Em fevereiro, o Departamento de Justiça encerrou a força-tarefa KleptoCapture, criada em 2022 para identificar e confiscar bens de oligarcas russos ao redor do mundo que estivessem sob sanções. A força-tarefa coordenava investigações entre agências, levando à apreensão de iates de luxo, imóveis e jatos particulares. O Departamento de Justiça criou recentemente uma força-tarefa com estrutura semelhante para se concentrar no Hamas, segundo Andrew Adams, ex-chefe da KleptoCapture.

'Ofensiva de verão' da Rússia

Nesta semana, a Rússia lançou a tão propalada "ofensiva de verão" no leste da Ucrânia, e avança lentamente mesmo com vantagem em número de soldados, projéteis de artilharia e mísseis. Os próximos meses serão cruciais na tentativa do presidente Vladimir Putin de forçar a capitulação de Kiev.

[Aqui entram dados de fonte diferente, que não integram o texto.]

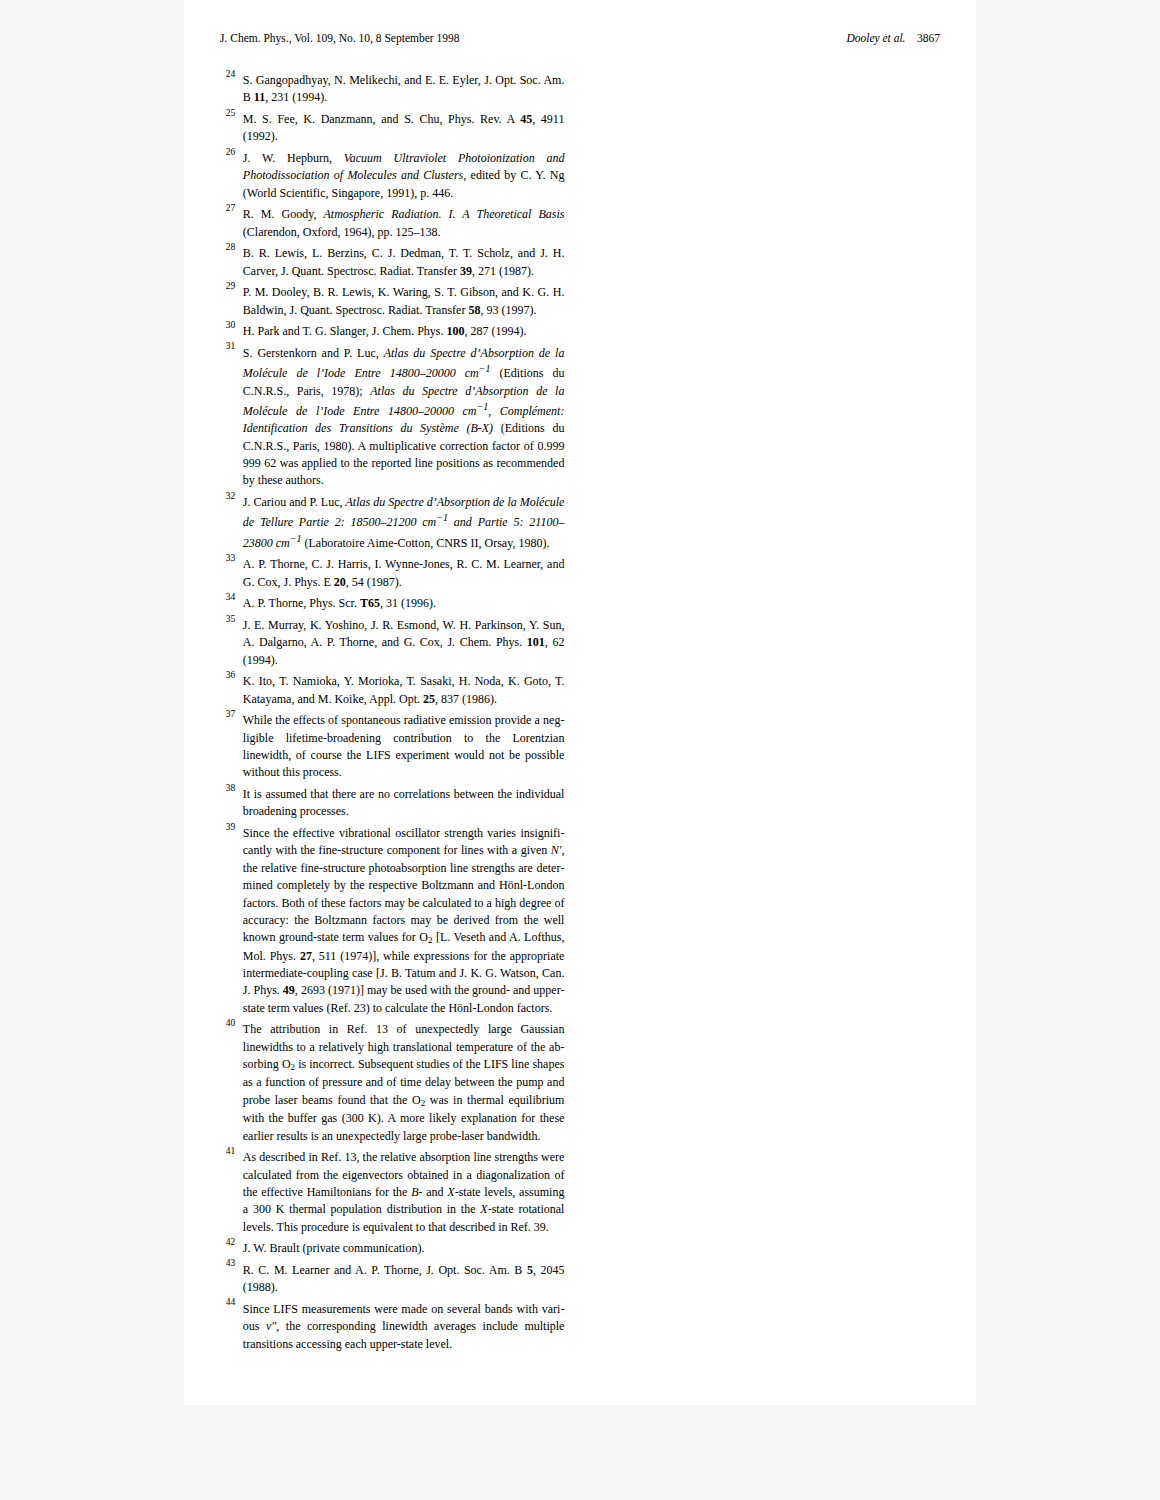J. Chem. Phys., Vol. 109, No. 10, 8 September 1998
Dooley et al. 3867
24 S. Gangopadhyay, N. Melikechi, and E. E. Eyler, J. Opt. Soc. Am. B 11, 231 (1994).
25 M. S. Fee, K. Danzmann, and S. Chu, Phys. Rev. A 45, 4911 (1992).
26 J. W. Hepburn, Vacuum Ultraviolet Photoionization and Photodissociation of Molecules and Clusters, edited by C. Y. Ng (World Scientific, Singapore, 1991), p. 446.
27 R. M. Goody, Atmospheric Radiation. I. A Theoretical Basis (Clarendon, Oxford, 1964), pp. 125–138.
28 B. R. Lewis, L. Berzins, C. J. Dedman, T. T. Scholz, and J. H. Carver, J. Quant. Spectrosc. Radiat. Transfer 39, 271 (1987).
29 P. M. Dooley, B. R. Lewis, K. Waring, S. T. Gibson, and K. G. H. Baldwin, J. Quant. Spectrosc. Radiat. Transfer 58, 93 (1997).
30 H. Park and T. G. Slanger, J. Chem. Phys. 100, 287 (1994).
31 S. Gerstenkorn and P. Luc, Atlas du Spectre d’Absorption de la Molécule de l’Iode Entre 14800–20000 cm−1 (Editions du C.N.R.S., Paris, 1978); Atlas du Spectre d’Absorption de la Molécule de l’Iode Entre 14800–20000 cm−1, Complément: Identification des Transitions du Système (B-X) (Editions du C.N.R.S., Paris, 1980). A multiplicative correction factor of 0.999 999 62 was applied to the reported line positions as recommended by these authors.
32 J. Cariou and P. Luc, Atlas du Spectre d’Absorption de la Molécule de Tellure Partie 2: 18500–21200 cm−1 and Partie 5: 21100–23800 cm−1 (Laboratoire Aime-Cotton, CNRS II, Orsay, 1980).
33 A. P. Thorne, C. J. Harris, I. Wynne-Jones, R. C. M. Learner, and G. Cox, J. Phys. E 20, 54 (1987).
34 A. P. Thorne, Phys. Scr. T65, 31 (1996).
35 J. E. Murray, K. Yoshino, J. R. Esmond, W. H. Parkinson, Y. Sun, A. Dalgarno, A. P. Thorne, and G. Cox, J. Chem. Phys. 101, 62 (1994).
36 K. Ito, T. Namioka, Y. Morioka, T. Sasaki, H. Noda, K. Goto, T. Katayama, and M. Koike, Appl. Opt. 25, 837 (1986).
37 While the effects of spontaneous radiative emission provide a negligible lifetime-broadening contribution to the Lorentzian linewidth, of course the LIFS experiment would not be possible without this process.
38 It is assumed that there are no correlations between the individual broadening processes.
39 Since the effective vibrational oscillator strength varies insignificantly with the fine-structure component for lines with a given N′, the relative fine-structure photoabsorption line strengths are determined completely by the respective Boltzmann and Hönl-London factors. Both of these factors may be calculated to a high degree of accuracy: the Boltzmann factors may be derived from the well known ground-state term values for O2 [L. Veseth and A. Lofthus, Mol. Phys. 27, 511 (1974)], while expressions for the appropriate intermediate-coupling case [J. B. Tatum and J. K. G. Watson, Can. J. Phys. 49, 2693 (1971)] may be used with the ground- and upper-state term values (Ref. 23) to calculate the Hönl-London factors.
40 The attribution in Ref. 13 of unexpectedly large Gaussian linewidths to a relatively high translational temperature of the absorbing O2 is incorrect. Subsequent studies of the LIFS line shapes as a function of pressure and of time delay between the pump and probe laser beams found that the O2 was in thermal equilibrium with the buffer gas (300 K). A more likely explanation for these earlier results is an unexpectedly large probe-laser bandwidth.
41 As described in Ref. 13, the relative absorption line strengths were calculated from the eigenvectors obtained in a diagonalization of the effective Hamiltonians for the B- and X-state levels, assuming a 300 K thermal population distribution in the X-state rotational levels. This procedure is equivalent to that described in Ref. 39.
42 J. W. Brault (private communication).
43 R. C. M. Learner and A. P. Thorne, J. Opt. Soc. Am. B 5, 2045 (1988).
44 Since LIFS measurements were made on several bands with various v″, the corresponding linewidth averages include multiple transitions accessing each upper-state level.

Enquanto as divergências afetam a aliança em torno da Ucrânia, a Rússia parece contar com uma colaboração crescente de um de seus poucos aliados. Uma avaliação da inteligência ucraniana que a rede americana CNN aponta que a Coreia do Norte, que fortaleceu relações com Moscou durante a guerra, estaria disposta a enviar um número estimado de 30 mil militares para reforçar o esforço de guerra russo.

Um analista ouvido pela emissora afirmou que o número parecia muito elevado, comparando com o contingente anterior, de entre 10 mil e 15 mil, que teriam sido enviados anteriormente por Pyongyang. Ele estimou que um número mais realista estaria entre 10 mil e 20 mil.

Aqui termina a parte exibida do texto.